Several studies have shown superior software development success rates when using an agile approach like Scrum or Kanban versus a waterfall approach. Does using a waterfall approach to develop software cause many projects to fail? Conversely, does using an agile approach cause projects to succeed?
I wish it was that simple. Ultimately people cause projects to succeed or fail. People are drawn to people like themselves. People are drawn to environments and cultures they prefer. What characteristics do you look for in the people you hire?
Waterfall approaches to software development are prescriptive. They use command-and-control, phases, gates, documents and approvals to get things done. What kind of people, do you suppose, are attracted to those techniques?

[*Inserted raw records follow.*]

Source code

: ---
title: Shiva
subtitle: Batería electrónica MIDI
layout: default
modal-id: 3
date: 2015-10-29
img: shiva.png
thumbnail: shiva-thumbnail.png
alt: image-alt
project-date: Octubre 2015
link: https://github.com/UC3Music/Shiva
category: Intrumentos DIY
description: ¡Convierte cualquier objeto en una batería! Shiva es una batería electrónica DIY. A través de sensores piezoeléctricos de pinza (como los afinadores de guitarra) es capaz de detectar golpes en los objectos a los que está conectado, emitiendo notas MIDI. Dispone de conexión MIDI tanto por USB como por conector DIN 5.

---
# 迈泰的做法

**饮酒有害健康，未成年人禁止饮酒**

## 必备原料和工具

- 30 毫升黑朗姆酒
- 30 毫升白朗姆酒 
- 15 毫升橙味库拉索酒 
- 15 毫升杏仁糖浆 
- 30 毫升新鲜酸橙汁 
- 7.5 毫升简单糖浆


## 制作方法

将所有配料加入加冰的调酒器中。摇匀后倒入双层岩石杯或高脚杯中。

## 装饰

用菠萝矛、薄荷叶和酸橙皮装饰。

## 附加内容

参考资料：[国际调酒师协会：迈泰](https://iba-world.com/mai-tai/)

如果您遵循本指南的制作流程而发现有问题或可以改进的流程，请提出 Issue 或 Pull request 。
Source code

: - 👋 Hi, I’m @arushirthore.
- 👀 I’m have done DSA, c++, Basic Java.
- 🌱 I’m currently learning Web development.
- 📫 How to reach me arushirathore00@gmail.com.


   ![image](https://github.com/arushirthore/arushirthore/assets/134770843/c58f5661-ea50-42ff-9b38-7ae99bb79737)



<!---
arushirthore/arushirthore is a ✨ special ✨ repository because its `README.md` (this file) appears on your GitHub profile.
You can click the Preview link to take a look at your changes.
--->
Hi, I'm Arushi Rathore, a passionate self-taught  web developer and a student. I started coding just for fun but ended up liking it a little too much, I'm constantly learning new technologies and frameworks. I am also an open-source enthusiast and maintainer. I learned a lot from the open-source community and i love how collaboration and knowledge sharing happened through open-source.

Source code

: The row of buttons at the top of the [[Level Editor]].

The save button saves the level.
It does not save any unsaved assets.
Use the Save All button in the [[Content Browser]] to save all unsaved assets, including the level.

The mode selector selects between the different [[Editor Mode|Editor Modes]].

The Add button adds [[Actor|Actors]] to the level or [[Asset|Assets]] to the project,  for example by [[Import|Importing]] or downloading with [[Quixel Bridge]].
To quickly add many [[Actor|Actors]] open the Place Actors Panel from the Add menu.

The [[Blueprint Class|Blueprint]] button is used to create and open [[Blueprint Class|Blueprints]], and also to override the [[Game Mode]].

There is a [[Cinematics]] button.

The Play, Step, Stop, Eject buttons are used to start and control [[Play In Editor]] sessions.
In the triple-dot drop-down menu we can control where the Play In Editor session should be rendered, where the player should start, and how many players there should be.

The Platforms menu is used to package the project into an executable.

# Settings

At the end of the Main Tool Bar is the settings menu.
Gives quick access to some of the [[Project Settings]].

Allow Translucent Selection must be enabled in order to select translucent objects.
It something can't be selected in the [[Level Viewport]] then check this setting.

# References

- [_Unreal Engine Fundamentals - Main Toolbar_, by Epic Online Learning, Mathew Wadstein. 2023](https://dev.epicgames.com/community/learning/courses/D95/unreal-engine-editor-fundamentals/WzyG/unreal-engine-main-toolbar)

Agile approaches are collaborative. They use teamwork, self-organization, conversations, visuals and feedback to get things done. What kind of people, do you suppose, are attracted to those techniques?
Real Change Takes Time
I’m not a psychologist or sociologist so I’m not going to attempt a deep dive into these ideas. My point is that if you want to improve your software development results, you need to take a hard look at the messages you’re sending and the people you’re attracting.
Why is this so important? If you decide to change your development approach, you’ll need to change your people too. How are you going to do that? It won’t happen in a sprint or two. It will likely take a year or more to completely transition from one approach to another.
In a large organization, you’ll have multiple development teams. Are they all going to transition at once? If so, it will be a huge undertaking. If not, how will interteam dependencies be managed when one team is using Scrum and the other is using waterfall? Their deliverables will not be aligned.
Adopting agile software development is not simply a matter of changing the rules — you need to change the entire game. What would you do if you wanted a basketball team to play ice hockey? How about a soccer (football) team converting to basketball? It would be a colossal transition requiring plenty of training and conditioning. Some players would not be able to adapt. New players would need to be recruited.
That’s what you can expect when going from a traditional, prescriptive, software development approach to Scrum or Kanban. You can make it work if you’re willing to invest the time and effort. Do you have the time?